Trump’s speech on Wednesday contained few details on fiscal stimulus measures, but his imposition of restrictions on travel from Europe to the U.S. deepened the sense of alarm.

“What’s changed is we thought we might get some meaningful policy response out of the White House. To the extent that we did get a response, it increased fear and uncertainty,” said Karl Haeling, head of strategic debt distribution at German banking group LBBW in New York. “We are moving toward a crisis of confidence in leadership generally.”A growing number of economists -- including at Morgan Stanley (NYSE:MS), Deutsche Bank (DE:DBKGn) Securities, Barclays (LON:BARC) and MacroPolicy Perspectives -- have changed their calls and expect the Fed to use up its remaining policy space and cut to zero this month.The Fed’s surprise move Thursday follows an emergency half-point rate cut last week that also failed to calm panicked investors as the virus spread. The most important input to economic analysis right now is the government’s response, and so far it’s been a disappointment.

Missing in Action

“The markets are reflecting a view that what we have seen so far from fiscal policy is insufficient,” said Matthew Luzzetti, chief U.S. economist at Deutsche Bank Securities in New York. “The severe tightening of financial conditions we have seen -- credit spreads are widening and volatility is rising -- will have significant effects on the economic outlook.”

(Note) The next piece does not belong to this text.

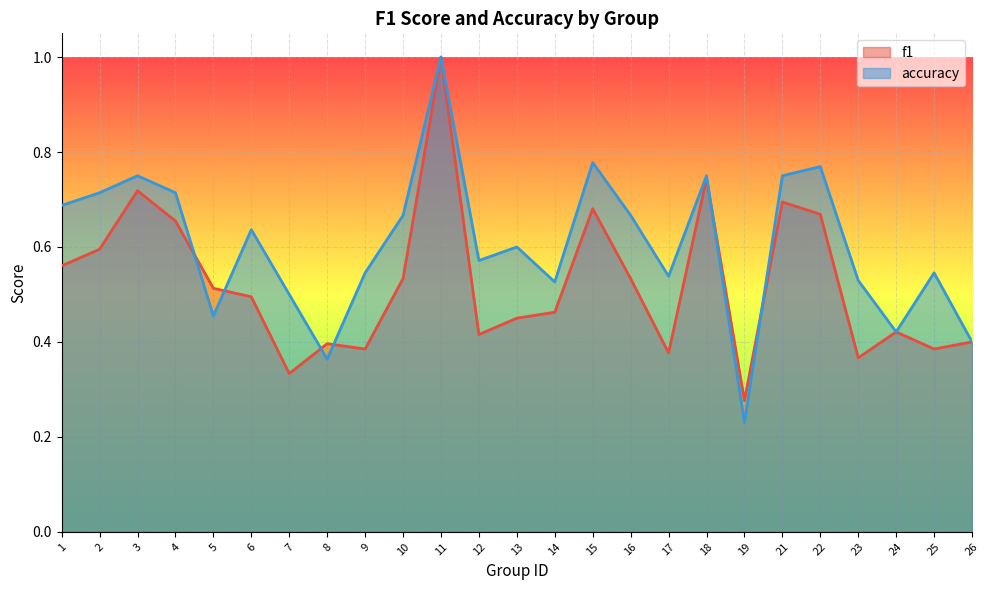

The accuracy series shows 0.7 at 10. True or false?

True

Trump’s error-laden speech from the Oval Office Wednesday left investors stunned. Stock futures fell overnight and the slide deepened over the day.

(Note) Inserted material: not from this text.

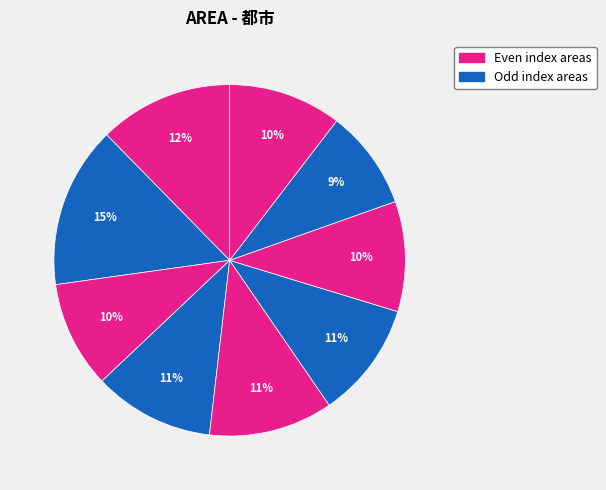

To the nearest percent, what is the average slice percentage?

11%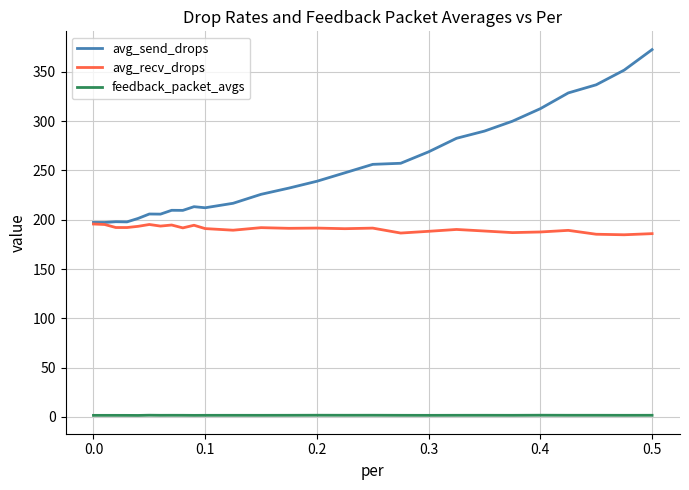

True or false: avg_send_drops and feedback_packet_avgs intersect in this chart.

False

But a cut of the benchmark lending rate to zero next week would leave the Fed with limited options to further stimulate the economy.

It could ramp up bond buying above the current $60 billion monthly pace. On Thursday it extended those purchases beyond bills to coupon-bearing notes across the yield curve. That move goes in the direction of the quantitative easing, or QE, used during the financial crisis, though the Fed isn’t currently buying bonds to deliberately lower yields.

Even if it took that step and announced QE4, long-dated yields don’t have much further to fall. Ten-year Treasuries were trading at 0.8% in late New York trading Thursday.

Eroding Confidence

The limitations on the Fed’s toolkit may also be eroding market confidence, which is leading some officials to say it is time to ask Congress for an expansion of what they can do.“We should allow the central bank to purchase a broader range of securities or assets,” Boston Fed Chief Eric Rosengren said in a speech Friday in New York.

Even central banks that have broader powers are warning that these still won’t be enough to solve a crisis caused by a pandemic, which is disrupting everything from supply chains to travel.

“An ambitious and coordinated fiscal policy response is required to support businesses and workers at risk,” European Central Bank President Christine Lagarde said Thursday in Frankfurt. “Governments and all other policy institutions are called upon to take timely and targeted actions.”Central banks can use their policies to address market liquidity and a big shock to aggregate demand, said Michael Hanson, global economist at JPMorgan Chase (NYSE:JPM) & Co. But they can’t do everything needed to curb the blow from a pandemic.“You have this mythology around central banks that is becoming a little bit unraveled” during the coronavirus pandemic, Hanson said. “They are not superheroes, they are not going to save the world.”